Top-down and bottom-up planning are brushed aside in favor of the concept of a middle ground approach in the new book "Fast-Forward Urbanism: Rethinking Architecture's Engagement with the City". It could work, according to this review.
"Fast-Forward Urbanism is based on the proposition that change today occurs as a series of jump-cuts, with effects appearing as if out of nowhere, without any sense of how we got there. The result is a fragmented urbanism that is only understood in retrospect, when historical narratives help piece together the disparate events.
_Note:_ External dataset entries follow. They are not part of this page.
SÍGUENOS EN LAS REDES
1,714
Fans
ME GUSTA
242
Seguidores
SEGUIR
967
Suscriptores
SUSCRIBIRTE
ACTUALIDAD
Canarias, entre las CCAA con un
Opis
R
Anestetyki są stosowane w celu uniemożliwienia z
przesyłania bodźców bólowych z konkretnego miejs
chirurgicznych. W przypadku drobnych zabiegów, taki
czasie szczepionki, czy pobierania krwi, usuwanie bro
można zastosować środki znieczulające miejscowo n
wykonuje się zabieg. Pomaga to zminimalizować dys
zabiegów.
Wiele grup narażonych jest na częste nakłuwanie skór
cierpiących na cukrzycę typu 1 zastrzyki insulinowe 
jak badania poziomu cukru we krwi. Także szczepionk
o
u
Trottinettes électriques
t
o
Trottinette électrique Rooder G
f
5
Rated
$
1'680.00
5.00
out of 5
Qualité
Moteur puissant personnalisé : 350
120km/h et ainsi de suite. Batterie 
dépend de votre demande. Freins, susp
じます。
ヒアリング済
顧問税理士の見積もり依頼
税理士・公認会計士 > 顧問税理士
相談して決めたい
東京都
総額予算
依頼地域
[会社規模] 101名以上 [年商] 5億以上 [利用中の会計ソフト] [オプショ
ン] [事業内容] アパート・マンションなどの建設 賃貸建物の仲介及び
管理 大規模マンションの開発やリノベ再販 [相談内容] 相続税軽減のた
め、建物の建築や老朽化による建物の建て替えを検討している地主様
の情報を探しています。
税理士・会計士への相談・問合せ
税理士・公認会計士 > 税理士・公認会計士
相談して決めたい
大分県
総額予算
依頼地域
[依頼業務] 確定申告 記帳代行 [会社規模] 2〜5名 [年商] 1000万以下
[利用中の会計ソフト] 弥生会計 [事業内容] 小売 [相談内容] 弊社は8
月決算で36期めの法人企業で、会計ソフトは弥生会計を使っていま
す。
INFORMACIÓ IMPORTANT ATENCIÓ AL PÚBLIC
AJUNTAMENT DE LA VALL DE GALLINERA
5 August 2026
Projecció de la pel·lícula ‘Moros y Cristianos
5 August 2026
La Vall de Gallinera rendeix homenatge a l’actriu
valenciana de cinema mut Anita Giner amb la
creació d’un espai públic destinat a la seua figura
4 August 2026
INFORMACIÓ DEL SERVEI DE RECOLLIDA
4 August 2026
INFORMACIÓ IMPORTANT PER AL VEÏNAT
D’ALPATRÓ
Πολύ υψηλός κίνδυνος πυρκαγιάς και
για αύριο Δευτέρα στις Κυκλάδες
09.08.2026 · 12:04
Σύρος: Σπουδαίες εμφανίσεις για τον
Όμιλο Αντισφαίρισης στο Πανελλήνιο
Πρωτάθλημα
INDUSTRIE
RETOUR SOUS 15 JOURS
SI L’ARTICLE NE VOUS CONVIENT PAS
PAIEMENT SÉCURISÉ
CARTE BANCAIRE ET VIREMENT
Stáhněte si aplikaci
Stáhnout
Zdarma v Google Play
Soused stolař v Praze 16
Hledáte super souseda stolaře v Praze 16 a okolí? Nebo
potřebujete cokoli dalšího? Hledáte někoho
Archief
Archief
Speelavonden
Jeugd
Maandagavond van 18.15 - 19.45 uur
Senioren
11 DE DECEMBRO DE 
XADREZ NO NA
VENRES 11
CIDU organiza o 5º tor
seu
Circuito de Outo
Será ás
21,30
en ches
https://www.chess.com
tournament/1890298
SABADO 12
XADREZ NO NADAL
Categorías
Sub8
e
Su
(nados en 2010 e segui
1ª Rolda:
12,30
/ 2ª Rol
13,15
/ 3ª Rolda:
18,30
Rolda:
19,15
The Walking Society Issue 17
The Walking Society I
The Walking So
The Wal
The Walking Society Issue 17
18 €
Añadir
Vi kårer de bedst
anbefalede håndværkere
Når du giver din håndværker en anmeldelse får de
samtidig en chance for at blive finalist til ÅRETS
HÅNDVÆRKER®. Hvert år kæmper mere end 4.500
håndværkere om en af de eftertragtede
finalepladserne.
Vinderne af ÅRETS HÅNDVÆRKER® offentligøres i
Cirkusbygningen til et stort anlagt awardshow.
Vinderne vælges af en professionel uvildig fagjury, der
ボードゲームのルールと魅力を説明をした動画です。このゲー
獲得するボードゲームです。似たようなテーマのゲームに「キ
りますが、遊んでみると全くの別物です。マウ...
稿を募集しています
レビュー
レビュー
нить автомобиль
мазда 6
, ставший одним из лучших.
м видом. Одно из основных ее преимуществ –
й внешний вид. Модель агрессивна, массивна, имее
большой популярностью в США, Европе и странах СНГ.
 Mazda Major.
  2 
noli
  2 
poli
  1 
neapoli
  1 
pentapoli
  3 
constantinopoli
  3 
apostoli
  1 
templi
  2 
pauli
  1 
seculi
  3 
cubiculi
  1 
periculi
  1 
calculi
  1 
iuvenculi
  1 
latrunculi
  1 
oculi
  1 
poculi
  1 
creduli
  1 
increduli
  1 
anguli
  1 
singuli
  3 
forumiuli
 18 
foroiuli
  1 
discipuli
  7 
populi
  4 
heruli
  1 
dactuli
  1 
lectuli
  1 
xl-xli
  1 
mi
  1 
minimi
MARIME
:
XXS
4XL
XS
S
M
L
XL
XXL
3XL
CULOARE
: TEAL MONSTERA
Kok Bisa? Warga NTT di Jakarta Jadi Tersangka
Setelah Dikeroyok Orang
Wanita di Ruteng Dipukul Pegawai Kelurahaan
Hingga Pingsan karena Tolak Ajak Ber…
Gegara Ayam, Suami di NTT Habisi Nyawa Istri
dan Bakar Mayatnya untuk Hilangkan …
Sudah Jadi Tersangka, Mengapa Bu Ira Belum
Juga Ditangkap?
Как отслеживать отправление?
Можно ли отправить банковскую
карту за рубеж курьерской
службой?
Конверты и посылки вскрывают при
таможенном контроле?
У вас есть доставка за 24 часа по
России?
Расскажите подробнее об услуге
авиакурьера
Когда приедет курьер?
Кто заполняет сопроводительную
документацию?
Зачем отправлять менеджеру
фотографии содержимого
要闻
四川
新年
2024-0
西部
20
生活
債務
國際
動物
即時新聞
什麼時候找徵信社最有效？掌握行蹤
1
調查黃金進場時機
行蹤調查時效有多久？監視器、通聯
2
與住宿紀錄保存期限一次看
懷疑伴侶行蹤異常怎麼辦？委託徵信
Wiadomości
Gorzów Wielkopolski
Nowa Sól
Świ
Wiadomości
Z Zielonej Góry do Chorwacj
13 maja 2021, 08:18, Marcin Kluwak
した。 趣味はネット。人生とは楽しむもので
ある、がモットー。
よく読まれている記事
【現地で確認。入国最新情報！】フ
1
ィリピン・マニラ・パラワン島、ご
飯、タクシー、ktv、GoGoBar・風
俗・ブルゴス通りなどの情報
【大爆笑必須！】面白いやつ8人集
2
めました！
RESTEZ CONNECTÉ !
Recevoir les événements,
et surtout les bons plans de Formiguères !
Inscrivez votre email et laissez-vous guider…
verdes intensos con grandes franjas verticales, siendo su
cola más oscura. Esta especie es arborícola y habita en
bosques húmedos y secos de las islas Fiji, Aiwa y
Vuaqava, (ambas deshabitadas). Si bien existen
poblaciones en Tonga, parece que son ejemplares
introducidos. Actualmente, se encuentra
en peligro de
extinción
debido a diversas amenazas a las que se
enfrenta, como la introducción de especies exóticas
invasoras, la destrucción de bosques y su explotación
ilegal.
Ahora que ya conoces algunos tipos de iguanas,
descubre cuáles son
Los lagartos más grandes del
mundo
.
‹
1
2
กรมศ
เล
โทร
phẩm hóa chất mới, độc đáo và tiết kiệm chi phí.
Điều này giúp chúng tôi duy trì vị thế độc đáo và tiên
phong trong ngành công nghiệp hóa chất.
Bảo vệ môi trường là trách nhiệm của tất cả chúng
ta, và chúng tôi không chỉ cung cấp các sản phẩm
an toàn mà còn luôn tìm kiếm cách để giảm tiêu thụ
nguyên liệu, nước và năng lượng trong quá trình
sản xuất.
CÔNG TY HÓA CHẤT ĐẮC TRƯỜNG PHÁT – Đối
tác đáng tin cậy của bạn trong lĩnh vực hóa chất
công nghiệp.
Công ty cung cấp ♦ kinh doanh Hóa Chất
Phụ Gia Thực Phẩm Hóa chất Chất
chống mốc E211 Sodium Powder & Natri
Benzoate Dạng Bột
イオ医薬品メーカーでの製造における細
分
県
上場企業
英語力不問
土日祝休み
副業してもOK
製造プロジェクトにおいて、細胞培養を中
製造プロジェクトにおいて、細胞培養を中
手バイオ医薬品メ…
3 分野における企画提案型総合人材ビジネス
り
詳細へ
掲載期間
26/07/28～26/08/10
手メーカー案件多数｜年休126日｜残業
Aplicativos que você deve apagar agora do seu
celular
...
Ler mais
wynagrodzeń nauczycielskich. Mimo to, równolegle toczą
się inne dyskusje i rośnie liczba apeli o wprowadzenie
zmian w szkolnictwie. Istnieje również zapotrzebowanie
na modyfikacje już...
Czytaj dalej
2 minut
The editors propose eight principles of the fast-forward urbanism that call for a "rejiggering" of existing behaviors, encouraging an accumulation of interventions as a means of catalyzing change, and demanding a renewed connection to the local political economy.
The manifesto builds upon the infrastructural outlook of landscape urbanism but articulates a concern for the limited progress that the field has made in urban settings. At a time of unstable economic horizons, the grand gestures of a modernist tradition fail to address specific conditions, while "everyday urbanism" rejects the top-down flow of capital and all-too-readily relinquishes the role of design in shaping cities and stimulating their recovery. Fast-Forward Urbanism seeks to fill in the city's weak spots not with unique projects but with systemic transformations that are neither top-down nor bottom-up and instead negotiate a middle-ground through applied research and the direct interaction of architecture with commercial and political spheres."
Such a prospect could take years or decades to prove itself, but the reviewer finds much hope in the prospect.